As he and the commission members were putting together the report, Cisneros visited California to attend a hearing at a local public housing authority, as well as visiting many low-income housing communities in San Antonio.

“I saw the effects of high prices on rentals for folks,” he says. “Situations like those are what really drives it home in a persuasive way, for me to see that there’s a need for affordable housing.”

George Mitchell, a former senator and co-founder of the Bipartisan Policy Center, was also a co-chair and says only about one in four renter households eligible for assistance actually receive it. Many of those in need are forced to apply to long waiting lists or enter into lotteries for the scarce affordable rentals.

“Problems in housing remain severe and urgent,” Mitchell says.

According to the report, about 80 percent of the lowest-income households in the country spend about 30 percent of their income on rent.

“There are far more extremely low-income renters than available units they can afford,” the report states.

Mitchell has called on the government to create more help for those involved in the current “rental crisis.”

The think tank’s report channels much of the current thinking across the ideological divide as to the role of a government guarantee. The future of that guarantee—the GSEs’ ability to provide loans backed by the full faith and credit of the U.S. Government—is the biggest mystery in the housing finance reform debate.

The “countercyclical” liquidity provided by the guarantee will likely survive. During the Great Recession, Fannie and Freddie kept the firehose of liquidity flowing, in stark contrast to the private sector, which basically just shut down. And the GSEs’ ability to stay in the game put a safety net under the apartment industry, allowing it to be insulated from greater economic shocks—the office, retail, industrial, and hotel sectors certainly didn’t have that luxury.

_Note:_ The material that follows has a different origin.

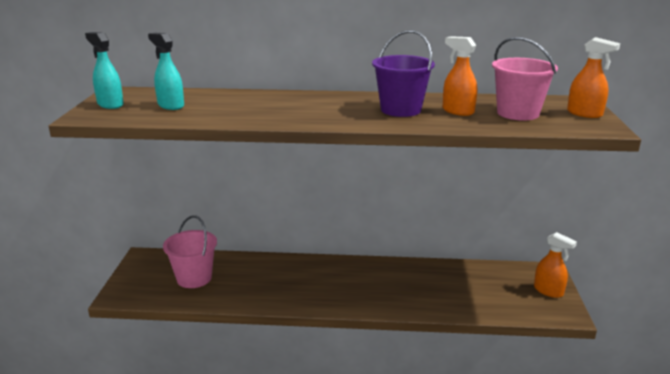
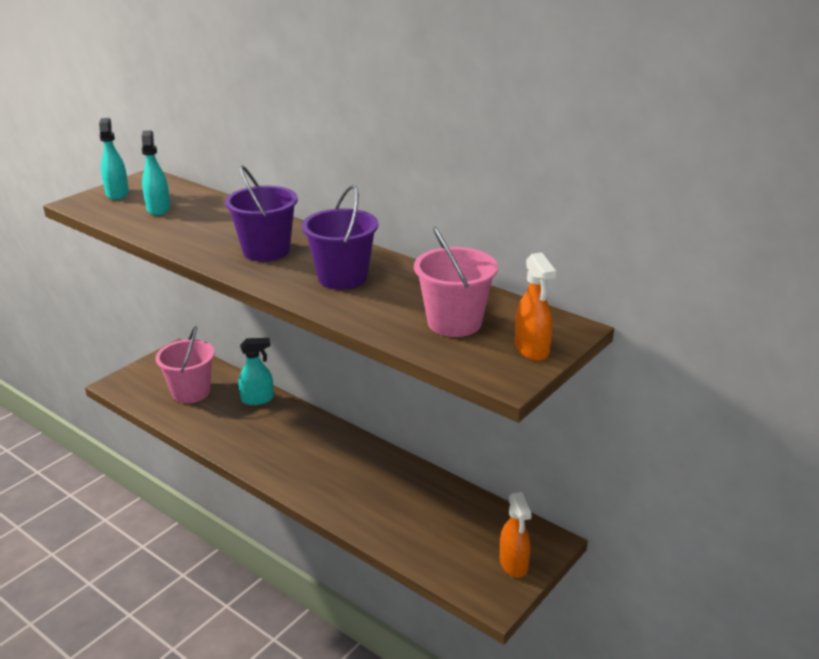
camera: 35 degrees right, 5 degrees up
(255, 264) = (257, 399): none -> turquoise spray bottle
(315, 109) = (266, 251): none -> purple bucket
(457, 111) = (395, 298): orange spray bottle -> none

But that guarantee was indiscriminate of asset type, and those days appear to be coming to an end. The BPC believes the federal government should focus on the lower end of the market and only serve as “the insurance backstop of last resort.”

Looming Boom

The BPC commission also looked at the nation’s changing demographics and how the ever-diversifying population will change the landscape of affordable housing.

The number of Americans age 65 and older will rise to more than 90 million in 2060, compared with about 40 million in 2010, Cisneros noted in the presentation. As the baby boomer generation ages, the echo boomers, people born between 1981 and 1995, are driving the present rental market, according to the report.

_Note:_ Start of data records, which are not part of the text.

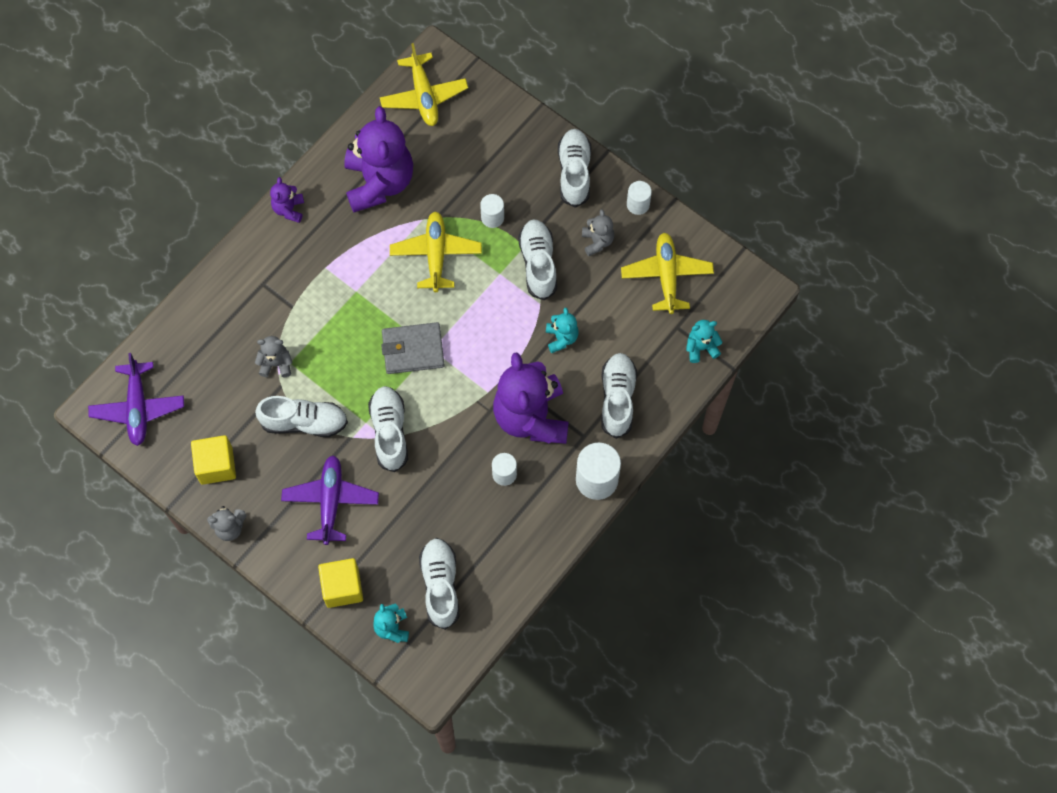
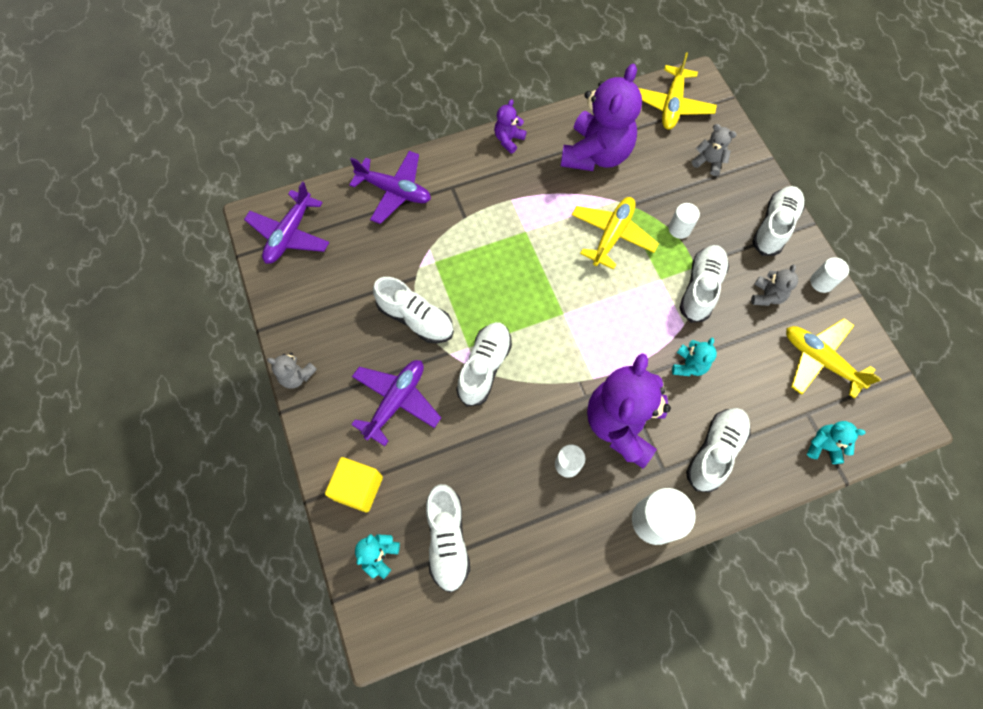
camera: 30 degrees right, 0 degrees up
(211, 316) = (394, 191): none -> purple plane
(216, 465) = (320, 315): yellow cube -> none
(276, 364) = (423, 257): grey teddy bear -> grey teddy bear (708, 162)
(413, 350) = (546, 305): grey wallet -> none
(440, 585) = (447, 540): white shoe -> white shoe turned 150 degrees clockwise
(666, 276) = (819, 360): yellow plane -> yellow plane turned 75 degrees counterclockwise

However, by 2020, the commission estimates, many echo boomers will be ready to buy homes, and it suggests the nation will need to increase the supply of affordable homes and should expand the low-income housing tax credit and create additional federal funding to address housing quality.

Many industry luminaries believe the multifamily sector should be fine in the long run, though nobody knows for sure just what a fully private market would look like.

Rick Graf, a 36-year veteran of the industry who serves as president of Pinnacle, one of the nation’s largest multifamily management companies, isn’t alarmed by the whittling away of the GSEs.

“That GSE space will be filled by other sources, like life companies and CMBS,” Graf says. “I think in the long term, as long as there’s still a solid market and no major meltdowns, there will be capital.”